The Kering Award allows students the opportunity to gain feedback and coaching from a variety of industry partners, and present to some of the most influential names in sustainable luxury. The Award is open to students from all disciplines within the college, and requires students to provide innovative, creative and achievable solutions to the project brief. To date the brands involved have been Stella McCartney, Alexander McQueen, Brioni, Pomellato and Gucci.

The awards ceremony took place at Kering Headquaters in London on December 2, where students were joined by Renee Tirado, Global head of Diversity, Equity and Inclusion at Gucci, Benjamino Marini, Director of Communications at Gucci, Rossella Ravagli, Head of Sustainability at Gucci, Eva von Alvenslebe, Head of Sustainability Strategy at Kering Group and Dilys Williams from Centre for Sustainable Fashion.

From left to right: Dilys Williams, Eva von Alvensleben, Rossella Ravagli, Renee Tirado and  Benjamino Marini

I’d be really interested from a diversity perspective what opportunities you see for the future as a brand like Gucci?

Renee Tirado – I think the biggest opportunities are that we have such an appetite for it and we are foundationally so set. The fact that we hold strong diversity as an organisation that’s already existing, I don’t think anything is not possible at this point now with Gucci. I think it’s a matter of scaling it and doing it thoughtfully because Gucci is a really big brand but actually as an organisation were not a huge company. How do we do it in a way that is impactful that isn’t necessarily leaving anybody behind but still serves at the bottom line? So with respect to diversity, quality and inclusion what I want to say that Gucci has always been at the forefront of this. If you look in the last 5 years, especially with Alessandro’s message around self-expression, what he’s done with the merging of the lines, gender fluidity, I think we have always been ahead of it in a lot of ways.
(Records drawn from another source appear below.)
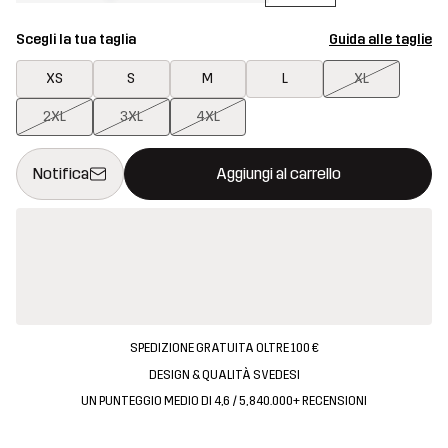
Scegli la tua taglia
Guida alle taglie
XS
S
M
L
XL
2XL
3XL
4XL
Questo tasto aprirà una finestra modale per confermare un nuovo
{{size}} non disponibile
Notifica
Aggiungi al carrello
SPEDIZIONE GRATUITA OLTRE 100 €
DESIGN & QUALITÀ SVEDESI
UN PUNTEGGIO MEDIO DI 4,6 / 5, 840.000+ RECENSIONI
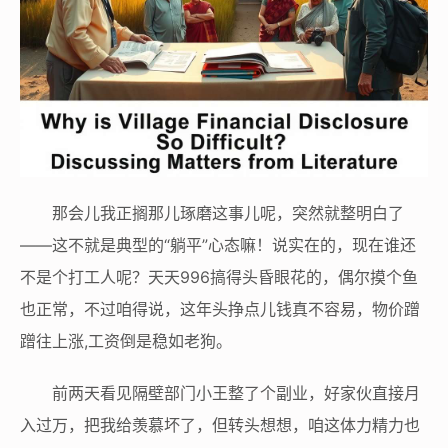
那会儿我正搁那儿琢磨这事儿呢，突然就整明白了
——这不就是典型的“躺平”心态嘛！说实在的，现在谁还
不是个打工人呢？天天996搞得头昏眼花的，偶尔摸个鱼
也正常，不过咱得说，这年头挣点儿钱真不容易，物价蹭
蹭往上涨,工资倒是稳如老狗。
前两天看见隔壁部门小王整了个副业，好家伙直接月
入过万，把我给羡慕坏了，但转头想想，咱这体力精力也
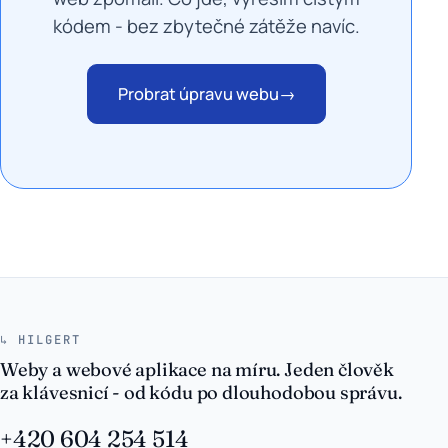
kódem - bez zbytečné zátěže navíc.
Probrat úpravu webu
→
↳ HILGERT
Weby a webové aplikace na míru. Jeden člověk
za klávesnicí - od kódu po dlouhodobou správu.
+420 604 254 514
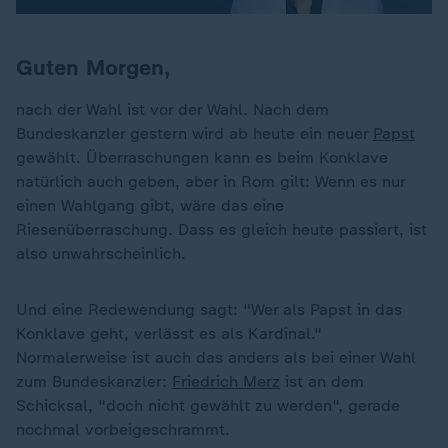
Guten Morgen,
nach der Wahl ist vor der Wahl. Nach dem
Bundeskanzler gestern wird ab heute ein neuer
Papst
gewählt. Überraschungen kann es beim Konklave
natürlich auch geben, aber in Rom gilt: Wenn es nur
einen Wahlgang gibt, wäre das eine
Riesenüberraschung. Dass es gleich heute passiert, ist
also unwahrscheinlich.
Und eine Redewendung sagt: "Wer als Papst in das
Konklave geht, verlässt es als Kardinal."
Normalerweise ist auch das anders als bei einer Wahl
zum Bundeskanzler:
Friedrich Merz
ist an dem
Schicksal, "doch nicht gewählt zu werden", gerade
nochmal vorbeigeschrammt.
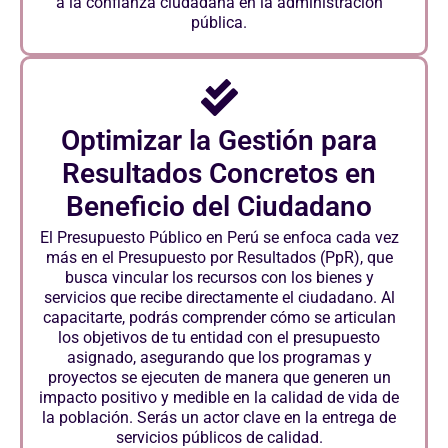
a la confianza ciudadana en la administración
pública.
Optimizar la Gestión para
Resultados Concretos en
Beneficio del Ciudadano
El Presupuesto Público en Perú se enfoca cada vez
más en el Presupuesto por Resultados (PpR), que
busca vincular los recursos con los bienes y
servicios que recibe directamente el ciudadano. Al
capacitarte, podrás comprender cómo se articulan
los objetivos de tu entidad con el presupuesto
asignado, asegurando que los programas y
proyectos se ejecuten de manera que generen un
impacto positivo y medible en la calidad de vida de
la población. Serás un actor clave en la entrega de
servicios públicos de calidad.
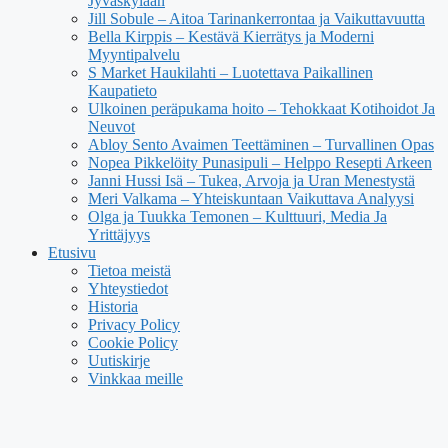
Jyväskylään
Jill Sobule – Aitoa Tarinankerrontaa ja Vaikuttavuutta
Bella Kirppis – Kestävä Kierrätys ja Moderni
Myyntipalvelu
S Market Haukilahti – Luotettava Paikallinen
Kaupatieto
Ulkoinen peräpukama hoito – Tehokkaat Kotihoidot Ja
Neuvot
Abloy Sento Avaimen Teettäminen – Turvallinen Opas
Nopea Pikkelöity Punasipuli – Helppo Resepti Arkeen
Janni Hussi Isä – Tukea, Arvoja ja Uran Menestystä
Meri Valkama – Yhteiskuntaan Vaikuttava Analyysi
Olga ja Tuukka Temonen – Kulttuuri, Media Ja
Yrittäjyys
Etusivu
Tietoa meistä
Yhteystiedot
Historia
Privacy Policy
Cookie Policy
Uutiskirje
Vinkkaa meille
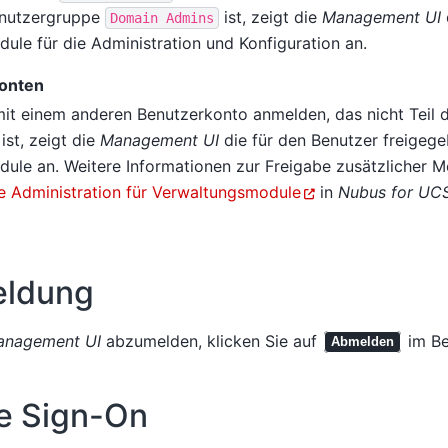
enutzergruppe
ist, zeigt die
Management UI
Domain
Admins
le für die Administration und Konfiguration an.
onten
mit einem anderen Benutzerkonto anmelden, das nicht Teil 
ist, zeigt die
Management UI
die für den Benutzer freigeg
ule an. Weitere Informationen zur Freigabe zusätzlicher M
e Administration für Verwaltungsmodule
in
Nubus for UCS
ldung
anagement UI
abzumelden, klicken Sie auf
im Be
Abmelden
e Sign-On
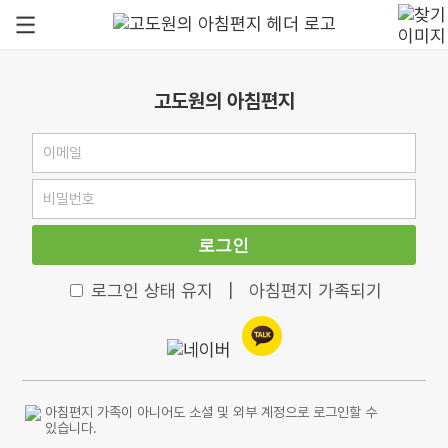
고도원의 아침편지
로그인
로그인 상태 유지
|
아침편지 가족되기
아침편지 가족이 아니어도 소셜 및 외부 계정으로 로그인할 수
있습니다.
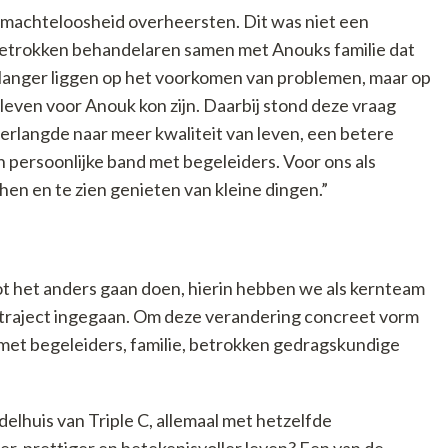
n machteloosheid overheersten. Dit was niet een
etrokken behandelaren samen met Anouks familie dat
langer liggen op het voorkomen van problemen, maar op
even voor Anouk kon zijn. Daarbij stond deze vraag
erlangde naar meer kwaliteit van leven, een betere
 persoonlijke band met begeleiders. Voor ons als
hen en te zien genieten van kleine dingen.”
t het anders gaan doen, hierin hebben we als kernteam
rtraject ingegaan. Om deze verandering concreet vorm
et begeleiders, familie, betrokken gedragskundige
lhuis van Triple C, allemaal met hetzelfde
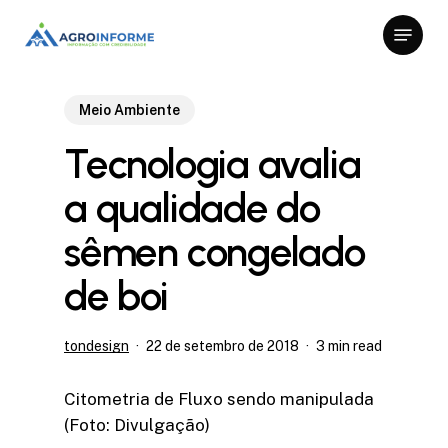
Skip
Menu
to
Close
main
Menu
content
Meio Ambiente
Tecnologia avalia
a qualidade do
sêmen congelado
de boi
tondesign
22 de setembro de 2018
3 min read
Citometria de Fluxo sendo manipulada
(Foto: Divulgação)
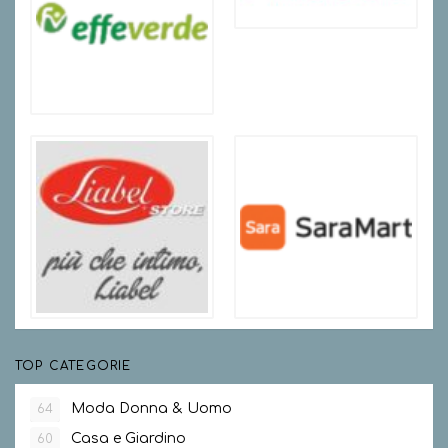
TOP CATEGORIE
Moda Donna & Uomo
64
Casa e Giardino
60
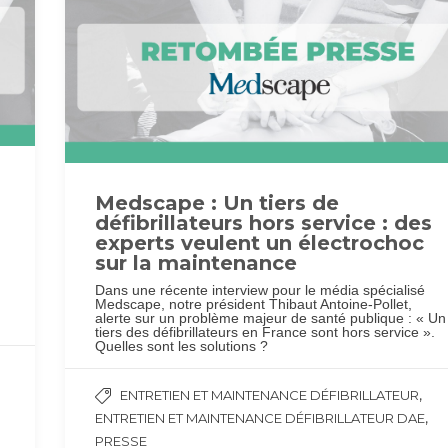
Medscape : Un tiers de
défibrillateurs hors service : des
experts veulent un électrochoc
sur la maintenance
Dans une récente interview pour le média spécialisé
Medscape, notre président Thibaut Antoine-Pollet,
alerte sur un problème majeur de santé publique : « Un
tiers des défibrillateurs en France sont hors service ».
Quelles sont les solutions ?
,
ENTRETIEN ET MAINTENANCE DÉFIBRILLATEUR
,
ENTRETIEN ET MAINTENANCE DÉFIBRILLATEUR DAE
PRESSE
In terms of communications, how do Gucci use social media to play into a sustainability narrative, or change the way that consumers think about sustainability?
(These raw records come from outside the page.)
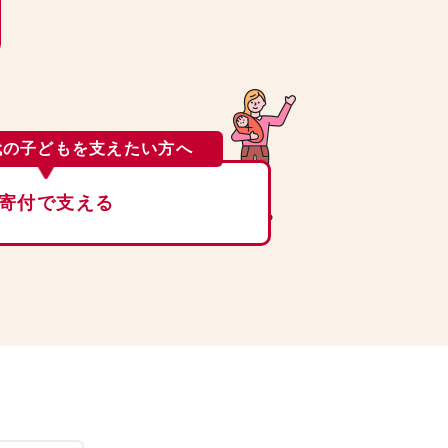
代の子どもを支えたい方へ
寄付で支える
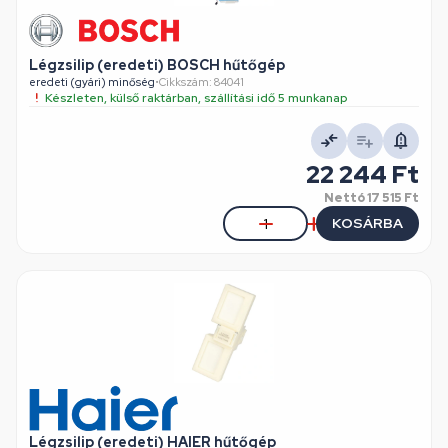
Légzsilip (eredeti) BOSCH hűtőgép
eredeti (gyári) minőség
•
Cikkszám: 84041
Készleten, külső raktárban, szállítási idő 5 munkanap
22 244 Ft
Nettó
17 515 Ft
KOSÁRBA
Légzsilip (eredeti) HAIER hűtőgép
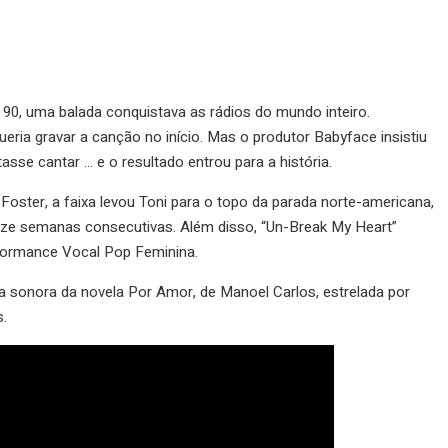
0, uma balada conquistava as rádios do mundo inteiro.
eria gravar a canção no início. Mas o produtor Babyface insistiu
sse cantar … e o resultado entrou para a história.
oster, a faixa levou Toni para o topo da parada norte-americana,
ze semanas consecutivas. Além disso, “Un-Break My Heart”
ormance Vocal Pop Feminina.
lha sonora da novela Por Amor, de Manoel Carlos, estrelada por
.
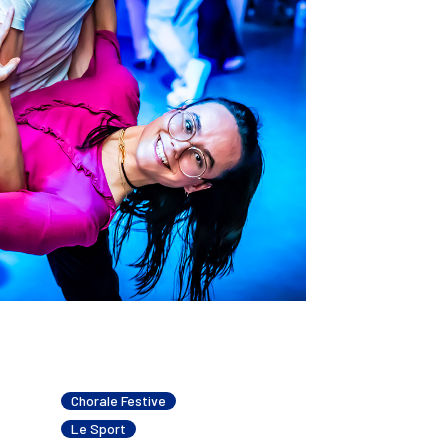
Chorale Festive
Le Sport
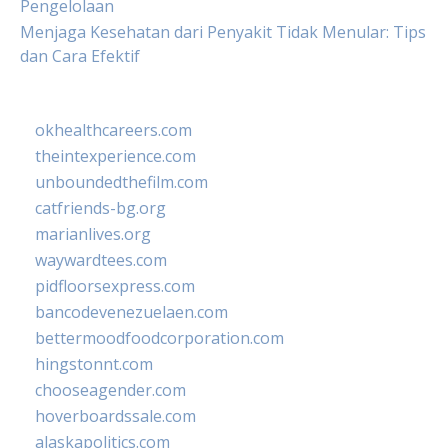
Pengelolaan
Menjaga Kesehatan dari Penyakit Tidak Menular: Tips
dan Cara Efektif
okhealthcareers.com
theintexperience.com
unboundedthefilm.com
catfriends-bg.org
marianlives.org
waywardtees.com
pidfloorsexpress.com
bancodevenezuelaen.com
bettermoodfoodcorporation.com
hingstonnt.com
chooseagender.com
hoverboardssale.com
alaskapolitics.com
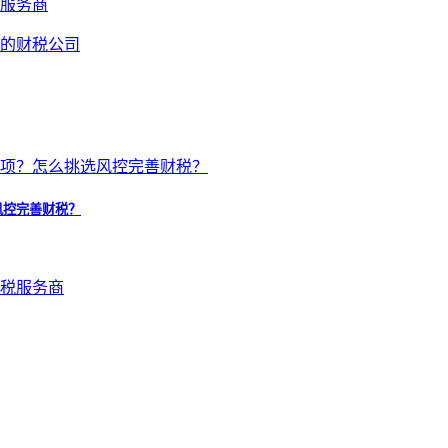
服务商
风控完善财税？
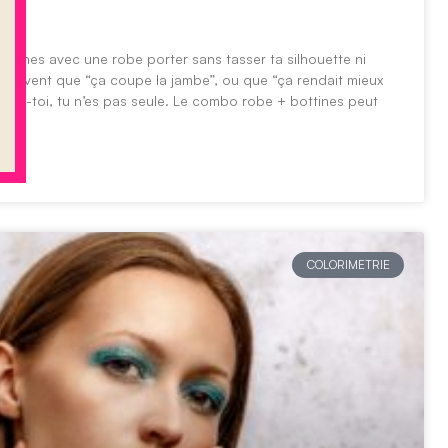
bottines avec une robe porter sans tasser ta silhouette ni
 souvent que “ça coupe la jambe”, ou que “ça rendait mieux
ssure-toi, tu n’es pas seule. Le combo robe + bottines peut
COLORIMETRIE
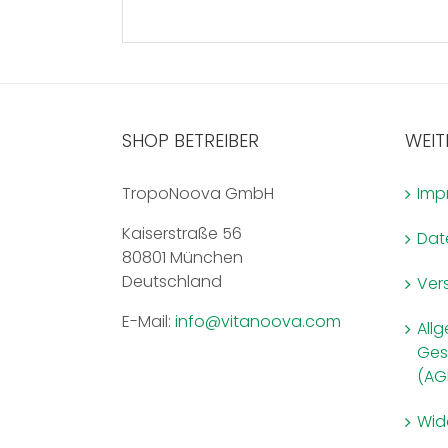
SHOP BETREIBER
WEIT
TropoNoova GmbH
Imp
Kaiserstraße 56
Dat
80801 München
Deutschland
Ver
E-Mail:
info@vitanoova.com
All
Ges
(AG
Wid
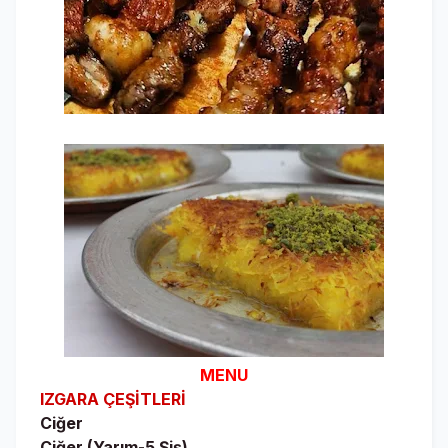
MENU
IZGARA ÇEŞİTLERİ
Ciğer
Ciğer (Yarım-5 Şiş)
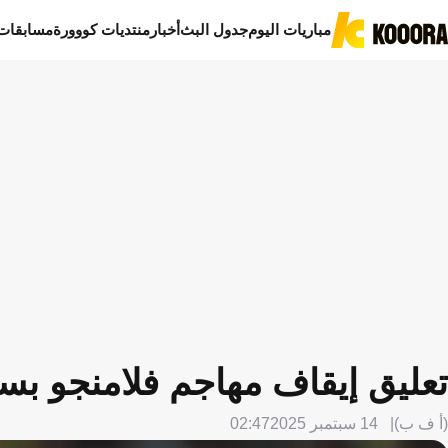
مباريات اليوم
جدول البث
أخبار
منتديات كووورة
مسابقات
تعليق إيقاف مهاجم فلامنجو بس
(أ ف ب)
14 سبتمبر 2025
02:47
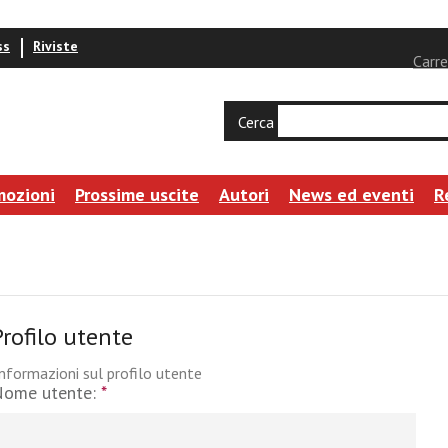
ss
Riviste
Carre
Cerca
mozioni
Prossime uscite
Autori
News ed eventi
R
Profilo utente
nformazioni sul profilo utente
Nome utente:
*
Beniamino Marini – I think by really focusing on the messages that the company want to convey. It’s very difficult to battle this topic on social media because whatever you do, you’re exposed to criticism. I can decide tomorrow that I want to declare in becoming plastic free but then there is always plastic somewhere hidden in the building. So I think it’s really important to acknowledge that in every message you put out there, there are limits to what one can do, even on a personal level. I’m sure you all experience these dilemmas every day so I think as a brand it’s important to make people relate to these dilemmas in their everyday lives, meaning we cannot be perfect from tomorrow.

It’s a slow process and we need to make our followers understand that the company is made of people that face the same dilemmas as you.
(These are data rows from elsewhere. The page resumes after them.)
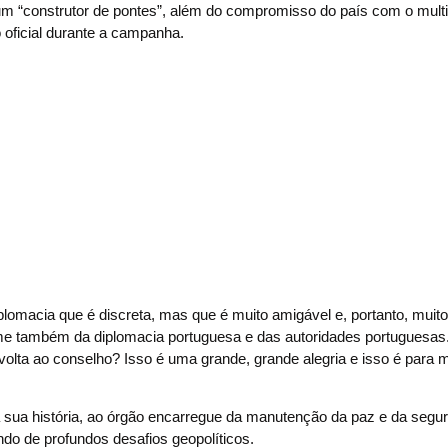
m “construtor de pontes”, além do compromisso do país com o multi
o oficial durante a campanha.
omacia que é discreta, mas que é muito amigável e, portanto, muit
me também da diplomacia portuguesa e das autoridades portuguesas
 volta ao conselho? Isso é uma grande, grande alegria e isso é para 
a sua história, ao órgão encarregue da manutenção da paz e da segu
o de profundos desafios geopolíticos.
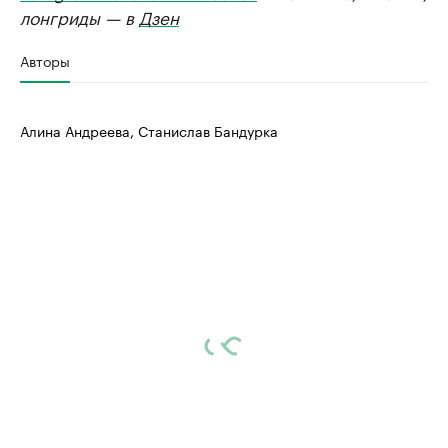
лонгриды — в
Дзен
Авторы
Алина Андреева, Станислав Бандурка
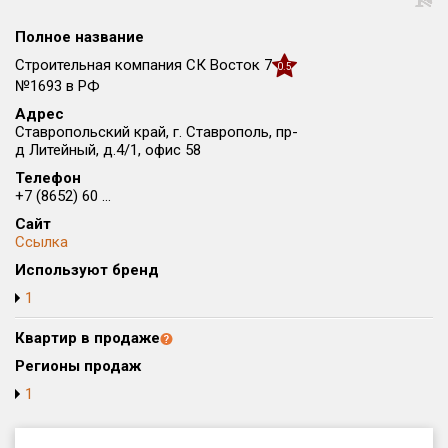
Округ
Полное название
Все
Строительная компания СК Восток 7
0.5
Район в городе
№1693 в РФ
Все
Адрес
Ставропольский край, г. Ставрополь, пр-
д Литейный, д.4/1, офис 58
Цена
₽/м²
млн ₽
Телефон
от
до
+7 (8652) 60 ...
Общая площадь, м²
Сайт
от
до
Ссылка
Используют бренд
Срок сдачи
1
от
до
Квартир в продаже
Вид объекта
Регионы продаж
1
Кол-во комнат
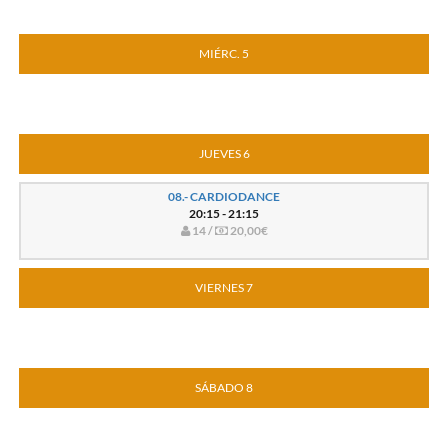
MIÉRC. 5
JUEVES 6
08.- CARDIODANCE
20:15 - 21:15
14 /
20,00€
VIERNES 7
SÁBADO 8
Eva von Alvensleben - The most difficult thing about tackling the entire prospect of sustainability within fashion is that there is no copy and paste button here. Nobody has ever done this before so there is no structure, no certificates and no do’s and dont’s. We’re starting from the beginning to try and work out where we are. With Kering we have a network of around 100 people all dedicated to working on sustainability across all fields and that’s something we’re trying to share by asking people ‘What are you doing? What’s working? What doesn’t work?’

We have to work together on this. As Dilys explained, it is such a challenge that even if everybody wants to act and has the same vision, there is no clear and obvious way sometimes.

Dilys Williams – As we were walking along the road just now, we saw people protesting and talking about how the climate is killing children. We really are starting to see a huge shift in understanding what we’re doing as human beings. This way of businesses and citizens coming together, we shouldn’t be labelled as consumers, and instead we should be labelled as contributors.

Together with Kering, we really are trying to ensure that we have the voices and the contributions from people from lots of geographical and cultural perspectives to help us to move forward.